Discussion :: Interfaces - General Questions (Q.No.3)
|Amol said: (Sep 16, 2011)|
|If function has size 4 then it get multiplied to 6=24|
|Parul Sahu said: (Dec 10, 2011)|
|I didn't understand.|
|Mukesh said: (Dec 22, 2011)|
|How can I understand the size of function which is created ?|
|Neelam said: (Feb 1, 2012)|
|Tell size of function which is created?|
|Abc said: (Mar 7, 2012)|
|Is there any restriction on size of the function?|
|Aishik said: (Jun 26, 2012)|
|The answer has to be 0byte....u dont know what is the predefined storage of the methods...initially it is 0....|
|Shubham said: (Jul 16, 2012)|
|No memory is allocated because there are no instance are created.
Size of the instance (object) is depended how much variable are initialized in the given class and inherits classes.
|Asish Kumar Satpathy said: (Jul 23, 2012)|
|The moment the object of the given class is initialized, the reference to those functions inside both the interfaces will occupy the memory.
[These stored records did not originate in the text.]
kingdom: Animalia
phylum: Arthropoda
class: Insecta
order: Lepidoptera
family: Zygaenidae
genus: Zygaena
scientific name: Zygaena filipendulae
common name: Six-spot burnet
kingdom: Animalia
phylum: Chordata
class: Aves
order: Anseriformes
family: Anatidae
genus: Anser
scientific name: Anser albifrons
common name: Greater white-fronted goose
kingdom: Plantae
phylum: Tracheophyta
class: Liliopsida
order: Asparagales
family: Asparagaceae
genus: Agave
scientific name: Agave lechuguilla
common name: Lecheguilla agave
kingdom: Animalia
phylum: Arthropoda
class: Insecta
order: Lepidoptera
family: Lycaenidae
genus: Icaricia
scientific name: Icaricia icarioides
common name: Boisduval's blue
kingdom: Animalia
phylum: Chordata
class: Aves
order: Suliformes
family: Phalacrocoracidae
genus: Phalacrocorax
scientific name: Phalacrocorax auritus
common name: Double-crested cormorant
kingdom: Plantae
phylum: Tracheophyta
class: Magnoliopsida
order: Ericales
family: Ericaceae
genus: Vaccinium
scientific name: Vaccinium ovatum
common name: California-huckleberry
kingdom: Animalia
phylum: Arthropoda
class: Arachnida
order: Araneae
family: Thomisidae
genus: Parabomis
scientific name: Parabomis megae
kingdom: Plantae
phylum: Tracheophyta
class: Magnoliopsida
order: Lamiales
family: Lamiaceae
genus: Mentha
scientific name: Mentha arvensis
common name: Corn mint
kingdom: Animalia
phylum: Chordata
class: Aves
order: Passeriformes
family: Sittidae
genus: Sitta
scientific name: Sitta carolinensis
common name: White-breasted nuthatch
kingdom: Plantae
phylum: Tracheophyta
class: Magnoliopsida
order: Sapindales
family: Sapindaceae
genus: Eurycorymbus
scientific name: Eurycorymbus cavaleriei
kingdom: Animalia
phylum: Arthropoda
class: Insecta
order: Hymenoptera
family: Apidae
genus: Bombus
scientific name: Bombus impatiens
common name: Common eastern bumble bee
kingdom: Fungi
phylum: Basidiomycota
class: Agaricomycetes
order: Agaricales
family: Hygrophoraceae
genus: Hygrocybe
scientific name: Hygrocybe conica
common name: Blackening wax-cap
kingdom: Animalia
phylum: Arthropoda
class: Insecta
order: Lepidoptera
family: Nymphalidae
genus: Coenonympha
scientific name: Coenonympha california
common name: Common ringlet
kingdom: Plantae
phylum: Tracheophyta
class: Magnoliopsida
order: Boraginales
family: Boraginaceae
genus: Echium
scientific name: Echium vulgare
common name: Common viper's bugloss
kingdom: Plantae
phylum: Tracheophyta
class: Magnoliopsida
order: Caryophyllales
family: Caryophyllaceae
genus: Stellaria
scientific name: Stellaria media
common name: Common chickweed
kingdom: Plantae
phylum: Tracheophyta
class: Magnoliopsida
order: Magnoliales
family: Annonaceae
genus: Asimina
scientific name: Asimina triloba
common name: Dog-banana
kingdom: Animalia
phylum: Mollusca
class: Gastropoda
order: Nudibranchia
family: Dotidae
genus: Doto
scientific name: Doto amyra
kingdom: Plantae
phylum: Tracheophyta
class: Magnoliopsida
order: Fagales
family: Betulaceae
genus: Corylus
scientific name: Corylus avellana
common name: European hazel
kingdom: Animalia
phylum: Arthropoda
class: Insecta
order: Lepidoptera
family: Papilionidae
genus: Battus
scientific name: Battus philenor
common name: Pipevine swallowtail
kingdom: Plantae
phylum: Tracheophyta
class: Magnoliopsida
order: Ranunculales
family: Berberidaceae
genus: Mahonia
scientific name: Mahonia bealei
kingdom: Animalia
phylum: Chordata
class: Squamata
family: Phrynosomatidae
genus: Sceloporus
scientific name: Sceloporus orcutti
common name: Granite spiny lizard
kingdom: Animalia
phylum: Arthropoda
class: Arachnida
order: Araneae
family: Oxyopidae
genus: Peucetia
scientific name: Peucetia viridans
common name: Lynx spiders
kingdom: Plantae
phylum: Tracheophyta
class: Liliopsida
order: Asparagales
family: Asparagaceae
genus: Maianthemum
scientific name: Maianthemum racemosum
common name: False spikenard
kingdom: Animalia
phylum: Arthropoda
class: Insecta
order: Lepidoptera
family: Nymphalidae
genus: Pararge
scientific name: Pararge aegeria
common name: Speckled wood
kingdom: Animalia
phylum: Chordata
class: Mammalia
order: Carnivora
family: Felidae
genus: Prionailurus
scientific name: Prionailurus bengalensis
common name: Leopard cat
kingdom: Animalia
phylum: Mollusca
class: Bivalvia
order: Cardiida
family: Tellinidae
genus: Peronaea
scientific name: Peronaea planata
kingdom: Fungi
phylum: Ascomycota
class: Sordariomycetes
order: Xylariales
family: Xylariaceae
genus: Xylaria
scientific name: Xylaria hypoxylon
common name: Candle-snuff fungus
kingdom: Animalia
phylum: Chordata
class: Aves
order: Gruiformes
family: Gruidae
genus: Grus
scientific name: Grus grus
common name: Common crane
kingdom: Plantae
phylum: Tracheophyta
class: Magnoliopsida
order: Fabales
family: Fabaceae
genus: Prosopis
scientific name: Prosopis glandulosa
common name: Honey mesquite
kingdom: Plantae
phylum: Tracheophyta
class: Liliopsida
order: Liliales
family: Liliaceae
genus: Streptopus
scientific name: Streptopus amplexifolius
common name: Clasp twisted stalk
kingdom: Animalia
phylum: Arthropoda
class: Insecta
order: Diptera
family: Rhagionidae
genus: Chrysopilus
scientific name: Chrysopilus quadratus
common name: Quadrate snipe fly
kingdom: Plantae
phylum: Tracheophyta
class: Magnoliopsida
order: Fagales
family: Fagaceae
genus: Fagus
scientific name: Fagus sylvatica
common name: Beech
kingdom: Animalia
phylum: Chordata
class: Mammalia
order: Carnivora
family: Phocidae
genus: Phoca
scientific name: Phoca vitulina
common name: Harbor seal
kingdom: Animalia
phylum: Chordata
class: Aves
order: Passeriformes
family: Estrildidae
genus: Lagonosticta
In C#.Net reference is of 4bytes.
Hence 4Bytes*3(1st interface)+4Bytes*3(2nd interface)=24Bytes
|Lakshmi Reddy Yeluri said: (Aug 29, 2012)|
|Good explanation Asish Kumar.
|Manish said: (May 1, 2013)|
|Class is initialized only then only reference is made. So, how the class will be initialized?
How class will be initialized without object creation. I mean to say how this class will be called from main method?
|Bhanupriya Singh said: (Nov 27, 2013)|
|How can we identify that what is the size of method?|
|Nisha Gobi said: (Jan 22, 2014)|
|What is the method of finding the size of Method?|
|Parul said: (Apr 22, 2014)|
|In C#, for reference types (class, not struct), it is always equal to the size of a pointer (4 on 32 bit systems).
Since it has six methods in all, means size will be 6*4 = 24 bytes.
|Manas Sinha said: (Sep 2, 2014)|
|Its correct with 24 Bytes with 6*4 = 24 bytes way. And do not have to think about initialized or not, it is true that until initialized it will not occupy space, but this is not in the scope of the question. It says object created, does not say initialized or not!|
|Sharadbs said: (Sep 17, 2014)|
|As per http://stackoverflow.com/questions/3694423/size-of-a-class-object-in-net
For 32 bit it will be 24.
Quote taken from link says.
"classes have a memory minimum of 12 bytes and fields with reference types are 4 bytes on 32-bit systems and 8 bytes on 64-bit systems."
Is there any way to getting the size of heap through code?
I tried using int sizeInBytes = Marshal.SizeOf(typeof(MyClass));
It says 1 byte on 64-bit machine.
Somehow explained in http://msdn.microsoft.com/en-us/magazine/cc163791.aspx
But still I want to see the bytes through code.